Excerpted records →
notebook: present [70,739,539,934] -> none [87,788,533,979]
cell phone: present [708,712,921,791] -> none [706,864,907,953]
---
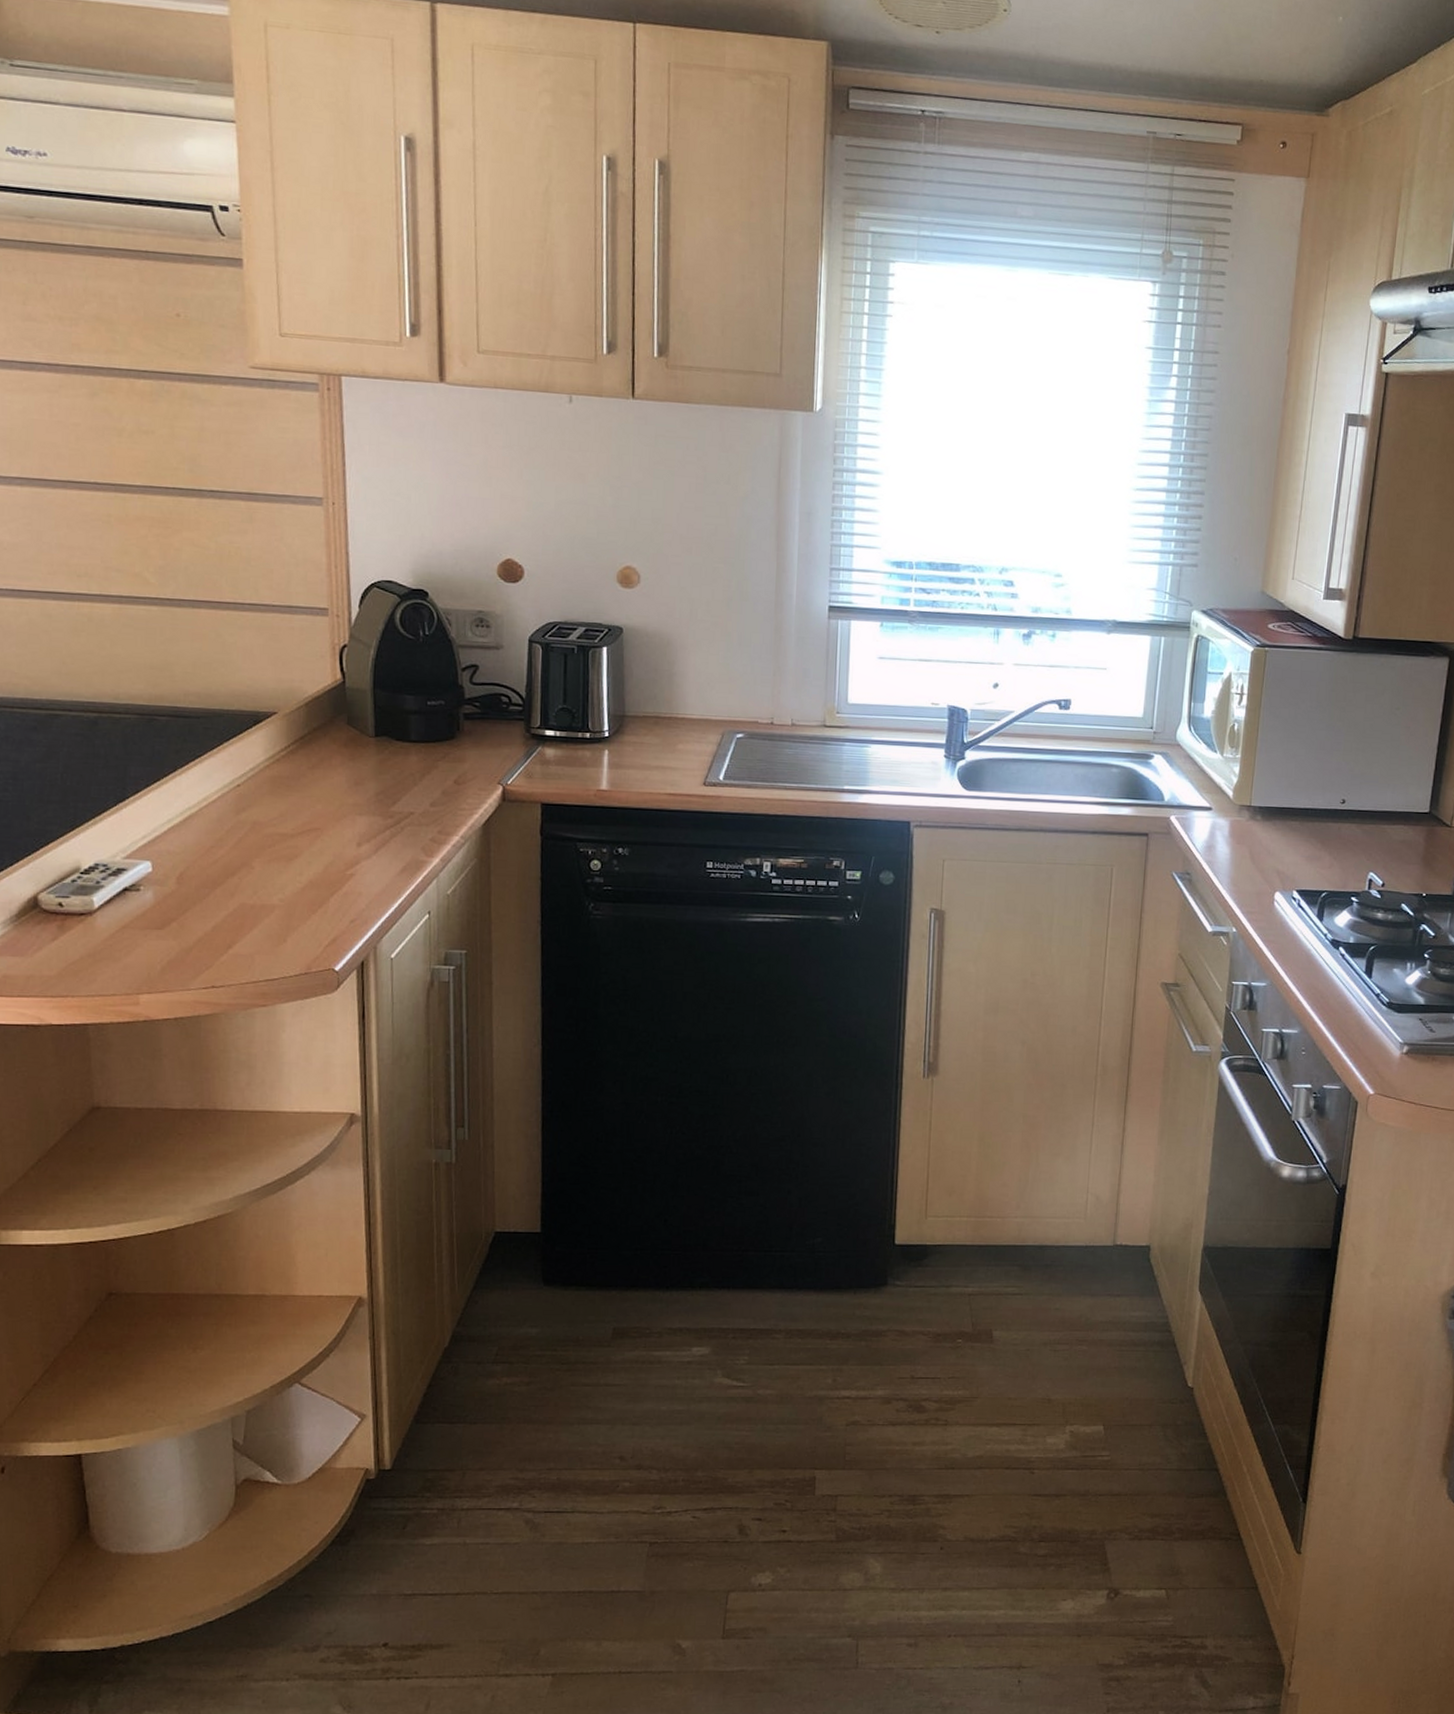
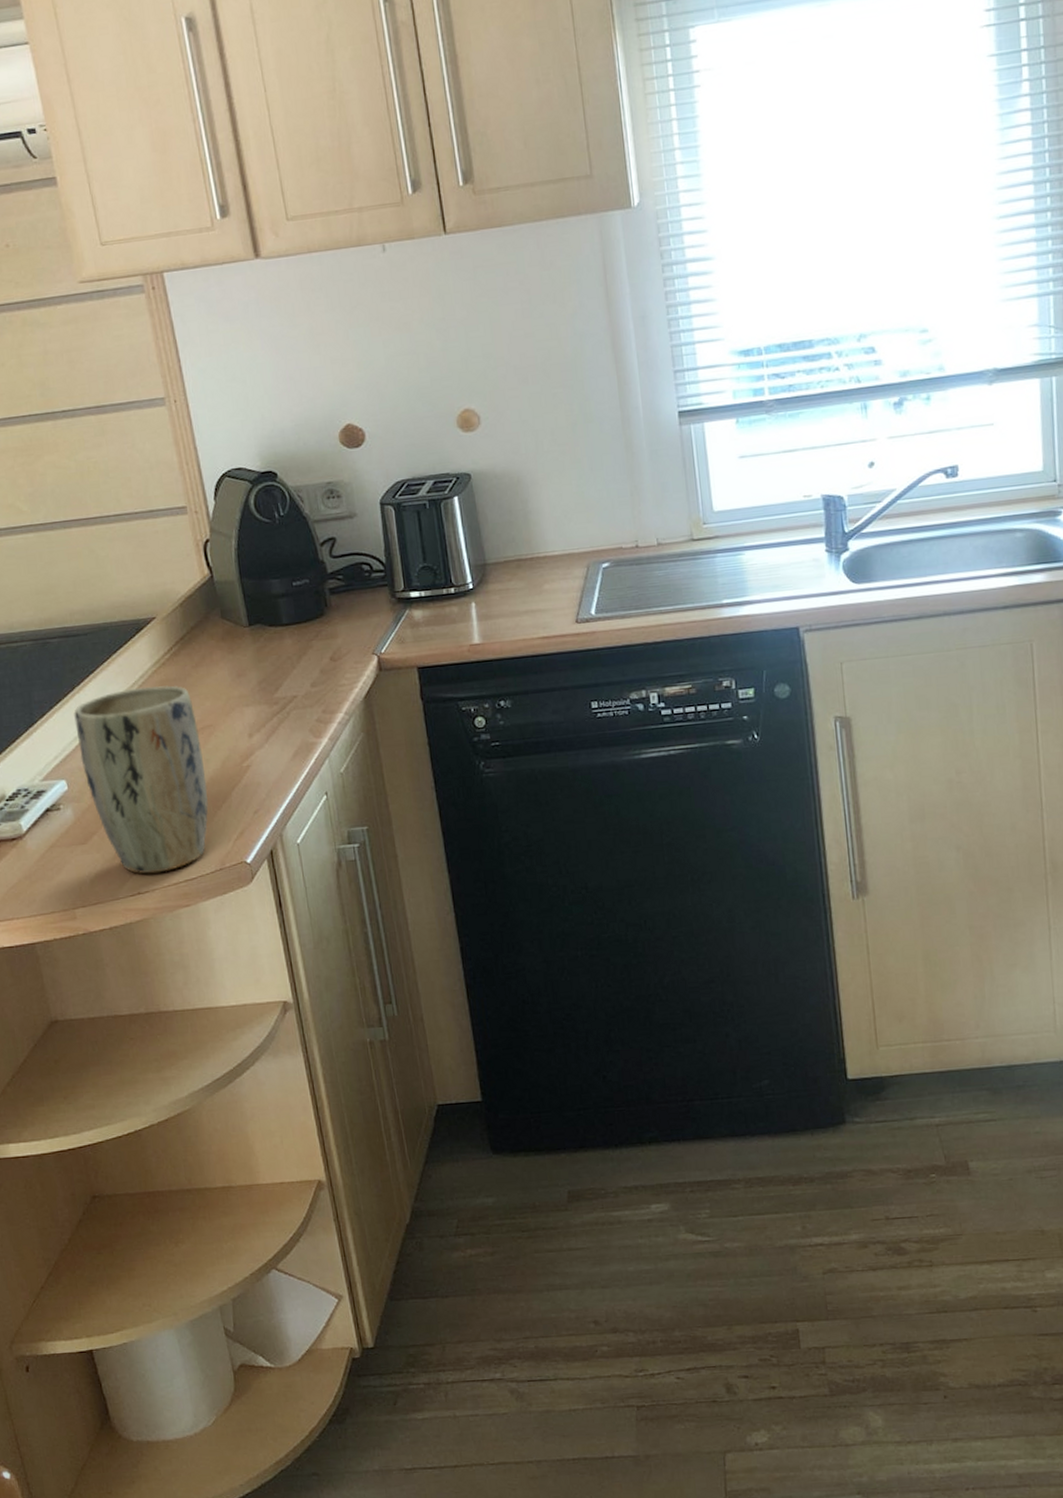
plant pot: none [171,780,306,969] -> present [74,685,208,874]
==
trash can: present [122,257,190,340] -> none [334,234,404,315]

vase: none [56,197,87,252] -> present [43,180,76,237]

What this task involves →
With the line that has "trash can: present" as the first and the line that has "vase: none [56,197,87,252]" as the last, repeat exactly that run of lines above and no more.

Your response →
trash can: present [122,257,190,340] -> none [334,234,404,315]

vase: none [56,197,87,252] -> present [43,180,76,237]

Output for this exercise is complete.